Yukarıda bahsettiğimiz Ethereum’un “mevcut durumunun” öncesinde yapılmış milyonlarca işlem vardır. Bu işlemler “bloklar” halinde gruplandırılmıştır. Bir blok bir dizi işlem içerir ve aynı zamanda her blok bir önceki blokla birlikte zincirlenmiştir.
Mevcut durumdan bir sonraki duruma geçebilmek için bir işlemin “geçerli” olması gerekir. İşlemler, geçerli sayılabilmeleri için “madencilik” olarak bilinen bir doğrulama sürecinden geçmelidirler. Madencilik, bir grup düğümün (yani bilgisayarın) geçerli işlemlerden oluşacak bir blok üretmek hesaplama kaynaklarını harcamasına verilen isimdir.
Ağ üzerinde kendini “madenci” olarak ilan eden herhangi bir düğüm bir blok oluşturmayı ve doğrulamayı deneyebilir. Dünyanın dört bir yanından çok sayıda madenci aynı anda bir blok oluşturmaya ve onu doğrulamaya çalışır. Her madenci, blockchaine bir blok gönderirken matematiksel bir “kanıt” sunar ve bu kanıt bir garanti rolü oynar. “Kanıt varsa, blok geçerli olmalıdır.”
Bir bloğun ana blockchaine eklenebilmesi için madencinin bu bloğu diğer madencilerden daha hızlı kanıtlaması gerekir. Bir madencinin matematiksel bir kanıt sunarak her bloğu doğrulama süreci “iş kanıtı” (proof of work) olarak bilinir.
Yeni bir bloğu doğrulamayı başaran bir madenci, bu işi yaptığı için belirli bir değerle ödüllendirilir. Peki nedir bu değer? “Ether”. Ethereum blockchaini, “Ether” adı verilen kendine özgü bir dijital token kullanır. Bir madenci bir bloğu her kanıtladığında yeni Ether tokenları üretilir ve madenci bu tokenlarla ödüllendirilir.
Peki herkesin tek bir blockchaine bağlı kalması nasıl garantileniyor? Ya bir grup madenci kendi blockchainini üretmeye karar verir ve sistemi manipüle etmeye çalışırsa? Bunun yaşanmayacağından nasıl emin olabiliriz?
Daha önce bir blockchaini durum-paylaşımlı, kriptografik olarak güvenli, işlemsel-tekil makine olarak tanımlamıştık.
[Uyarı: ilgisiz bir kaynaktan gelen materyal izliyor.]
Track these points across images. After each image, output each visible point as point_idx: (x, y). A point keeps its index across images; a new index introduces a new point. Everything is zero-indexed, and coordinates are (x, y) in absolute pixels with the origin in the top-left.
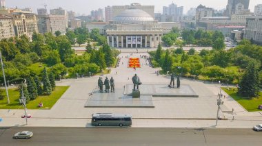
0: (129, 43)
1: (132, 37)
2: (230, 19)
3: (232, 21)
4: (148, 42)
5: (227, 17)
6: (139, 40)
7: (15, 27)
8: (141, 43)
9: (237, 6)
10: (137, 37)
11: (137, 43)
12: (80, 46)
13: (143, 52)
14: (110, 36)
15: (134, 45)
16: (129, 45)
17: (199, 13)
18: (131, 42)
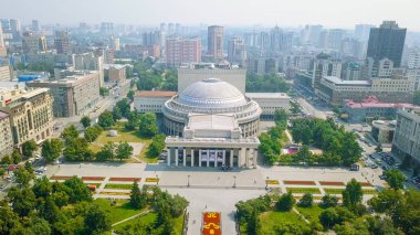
0: (204, 160)
1: (208, 151)
2: (370, 86)
3: (373, 89)
4: (236, 157)
5: (365, 82)
6: (220, 156)
7: (14, 129)
8: (223, 160)
9: (382, 63)
10: (216, 152)
11: (216, 160)
12: (121, 162)
13: (227, 188)
14: (173, 149)
15: (212, 164)
16: (204, 164)
17: (320, 67)
18: (207, 159)
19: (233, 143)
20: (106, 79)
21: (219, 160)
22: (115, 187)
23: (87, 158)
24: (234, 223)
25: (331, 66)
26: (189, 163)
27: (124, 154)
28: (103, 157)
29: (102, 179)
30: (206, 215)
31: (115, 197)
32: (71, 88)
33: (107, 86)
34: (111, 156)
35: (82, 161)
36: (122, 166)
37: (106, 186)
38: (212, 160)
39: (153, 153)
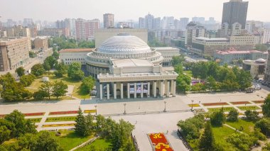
0: (132, 92)
1: (135, 84)
2: (229, 41)
3: (231, 43)
4: (158, 89)
5: (225, 39)
6: (145, 88)
8: (148, 92)
9: (234, 25)
10: (142, 84)
11: (142, 91)
12: (57, 100)
13: (159, 113)
14: (105, 84)
15: (138, 95)
16: (132, 96)
17: (191, 32)
18: (134, 91)
19: (156, 76)
20: (33, 47)
21: (145, 91)
22: (56, 119)
23: (24, 97)
24: (181, 142)
25: (197, 31)
26: (119, 97)
27: (59, 93)
28: (40, 97)
29: (42, 114)
30: (151, 136)
31: (59, 128)
32: (5, 46)
33: (34, 51)
34: (48, 95)
35: (20, 101)
36: (59, 103)
37: (47, 120)
38: (139, 91)
39: (84, 91)
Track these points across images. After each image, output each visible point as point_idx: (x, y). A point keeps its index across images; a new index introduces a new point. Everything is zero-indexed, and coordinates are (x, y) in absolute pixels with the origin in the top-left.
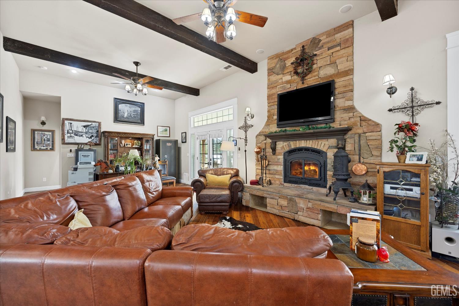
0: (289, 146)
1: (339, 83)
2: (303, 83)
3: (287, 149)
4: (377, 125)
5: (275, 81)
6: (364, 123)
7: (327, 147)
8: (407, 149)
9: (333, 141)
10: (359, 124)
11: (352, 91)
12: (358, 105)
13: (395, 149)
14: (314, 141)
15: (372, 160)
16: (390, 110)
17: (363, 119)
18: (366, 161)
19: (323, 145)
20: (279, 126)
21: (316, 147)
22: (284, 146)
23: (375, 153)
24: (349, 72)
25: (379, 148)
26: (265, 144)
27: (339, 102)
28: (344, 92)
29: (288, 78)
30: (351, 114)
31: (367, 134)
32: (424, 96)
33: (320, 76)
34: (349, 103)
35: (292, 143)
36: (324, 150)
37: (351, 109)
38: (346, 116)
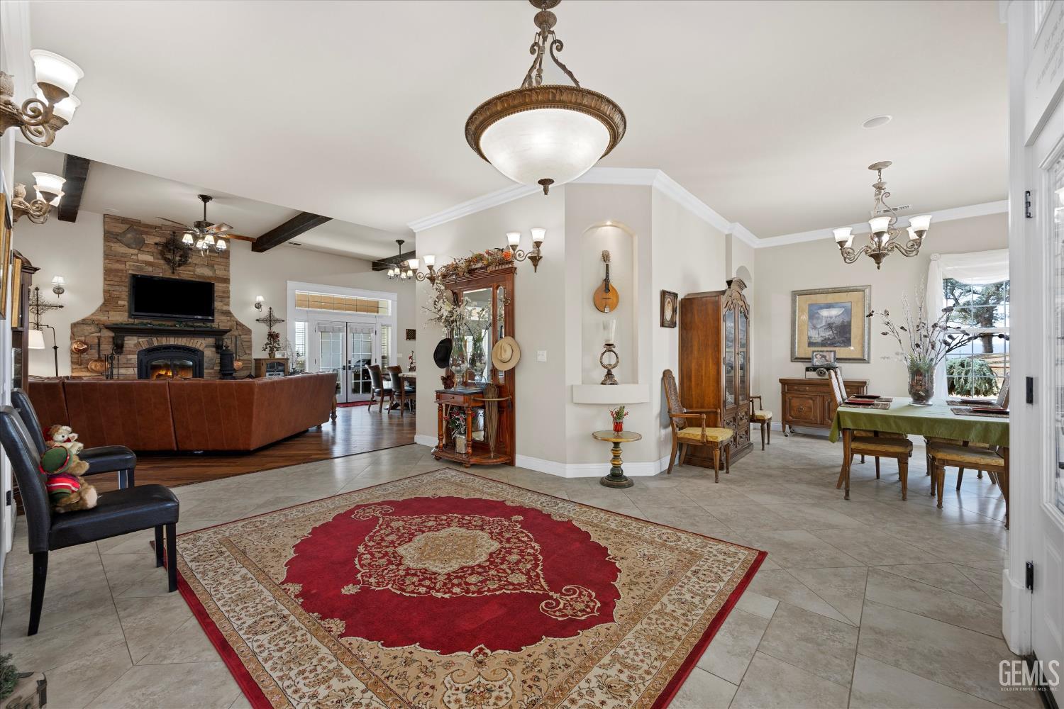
0: (150, 342)
1: (219, 287)
2: (173, 273)
3: (145, 346)
4: (249, 331)
5: (122, 253)
6: (239, 327)
7: (204, 345)
8: (275, 349)
9: (211, 341)
10: (235, 327)
11: (229, 297)
12: (232, 309)
13: (268, 349)
14: (189, 339)
15: (245, 357)
16: (257, 320)
17: (239, 324)
18: (241, 358)
19: (199, 343)
20: (130, 316)
21: (190, 345)
22: (141, 343)
23: (247, 352)
24: (227, 281)
25: (250, 347)
26: (99, 338)
27: (218, 305)
28: (223, 297)
29: (150, 258)
30: (229, 318)
31: (242, 337)
32: (277, 315)
33: (196, 273)
34: (225, 308)
35: (154, 339)
36: (201, 349)
37: (228, 313)
38: (224, 318)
Bu tanımdan yola çıkarak da “mevcut durumun” herkes tarafından kabul edilmesi gereken tek bir gerçek olduğunu açıklamıştık. Bu durumda birden fazla duruma (ya da zincire) sahip olmak tüm sistemi mahveder çünkü hangi durumun doğru olduğu konusunda bir uzlaşmaya varmak imkansızdır. Zincirler herhangi bir şekilde birbirinden ayrılırsa bir zincirde 10, diğerinde 20 ve bir başkasında 40 coin’e sahip olabilirsiniz. Bu senaryoda, hangi zincirin geçerli olduğunu belirlemenin bir yolu olmayacaktır.
Birden fazla yol oluşturulduğunda bir “çatal” meydana gelir. Genellikle çatallanmalardan kaçınmak isteriz çünkü yukarda da bahsettiğimiz gibi bunlar sistemi bozar ve insanları hangi zincire “inandıklarını” seçmeye zorlarlar. Bu durumda da, örneğin, çoğunluğun avantajlı gördüğü ve seçtiği yanlış zincir, başkalarının doğru zincirdeki haklı kazançlarından faydalanamamalarına sebep olabilir.Ethereum, hangi yolun en geçerli olduğunu belirlemek ve birden fazla zinciri önlemek için “GHOST Protokolü” adı verilen bir mekanizma kullanır.
“GHOST” = “Greedy Heaviest Observed Subtree”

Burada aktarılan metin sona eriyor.